Don’t Blame Cars if Your Church is Weak

831 - Cars

There’s an interesting article over at First Things: The Death of the Parish. David T. Koyzis is fundamentally right about the importance of not being free to pick-and-choose your congregation. The alternative–which most of us are living today–means that we cannot avoid a consumerist approach to our worship as we pick-and-chose a congregation that fits what we’re looking for. That meets our needs.

Of course, as a Mormon, I’m coming at this from the opposite side of the coin. Mormons–who do drive cars just as much as anybody else–do not pick and choose their congregation. With almost no exceptions, we go to the ward (congregation) we are assigned to based on our address. In fact, back when I was growing up in Richmond, I went to three or four different wards in two different physical buildings (sometimes multiple congregations share meetinghouses) based on how the church redrew the geographical boundaries of the congregations. It was always jarring and often unpopular to split and recombine congregations, but we all went where we were told to go to.

Only in later years did I come to realize how important this was. Not being able to choose who you rub shoulders with every Sunday is a big and important part of why Mormon congregations feel like family: you’re stuck with people. So you sort of have to learn to love them, or at least live with them, just to make life bearable.

» Required work: Reproduce the stretch of the church article from "There’s an interesting" through "meets our needs." word for word.

» Material supplied:
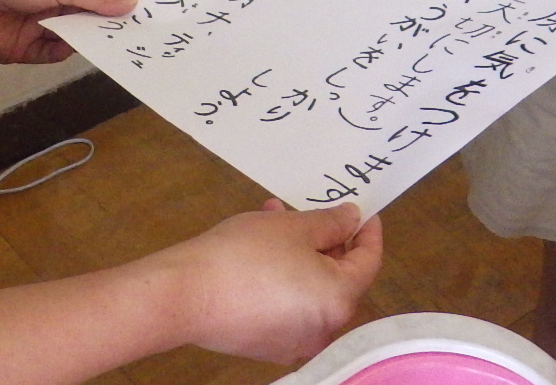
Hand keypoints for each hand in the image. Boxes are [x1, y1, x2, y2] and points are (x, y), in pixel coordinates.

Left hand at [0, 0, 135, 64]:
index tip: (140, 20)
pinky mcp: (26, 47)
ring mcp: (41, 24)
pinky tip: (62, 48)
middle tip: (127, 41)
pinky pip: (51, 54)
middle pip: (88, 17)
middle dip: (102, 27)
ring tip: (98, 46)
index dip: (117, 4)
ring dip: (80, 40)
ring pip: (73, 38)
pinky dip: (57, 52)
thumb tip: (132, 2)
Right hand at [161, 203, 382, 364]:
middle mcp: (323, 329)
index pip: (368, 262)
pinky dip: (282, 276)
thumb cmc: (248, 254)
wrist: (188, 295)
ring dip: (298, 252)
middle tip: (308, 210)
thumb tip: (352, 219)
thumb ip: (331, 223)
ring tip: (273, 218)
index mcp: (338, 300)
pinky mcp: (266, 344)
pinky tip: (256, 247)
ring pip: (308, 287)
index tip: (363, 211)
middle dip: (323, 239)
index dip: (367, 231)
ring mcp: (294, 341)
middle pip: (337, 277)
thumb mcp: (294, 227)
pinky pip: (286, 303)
...
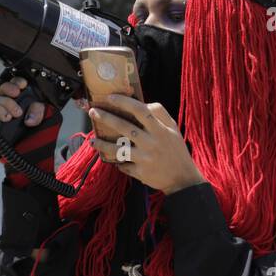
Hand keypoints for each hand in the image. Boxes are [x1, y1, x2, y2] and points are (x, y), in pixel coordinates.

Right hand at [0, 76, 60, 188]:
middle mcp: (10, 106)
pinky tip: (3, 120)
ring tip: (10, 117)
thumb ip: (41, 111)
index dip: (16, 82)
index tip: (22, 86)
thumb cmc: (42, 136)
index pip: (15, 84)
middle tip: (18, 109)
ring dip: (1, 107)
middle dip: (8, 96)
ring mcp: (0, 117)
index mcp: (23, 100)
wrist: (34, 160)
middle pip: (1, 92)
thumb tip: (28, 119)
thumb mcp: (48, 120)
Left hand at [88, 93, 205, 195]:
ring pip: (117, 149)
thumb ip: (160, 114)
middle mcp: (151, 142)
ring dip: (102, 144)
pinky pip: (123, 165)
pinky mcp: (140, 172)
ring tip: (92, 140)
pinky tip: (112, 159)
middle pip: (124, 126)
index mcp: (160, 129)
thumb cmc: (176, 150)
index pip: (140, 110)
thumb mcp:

» Exercise solution:
There’s an interesting article over at First Things: The Death of the Parish. David T. Koyzis is fundamentally right about the importance of not being free to pick-and-choose your congregation. The alternative–which most of us are living today–means that we cannot avoid a consumerist approach to our worship as we pick-and-chose a congregation that fits what we’re looking for. That meets our needs.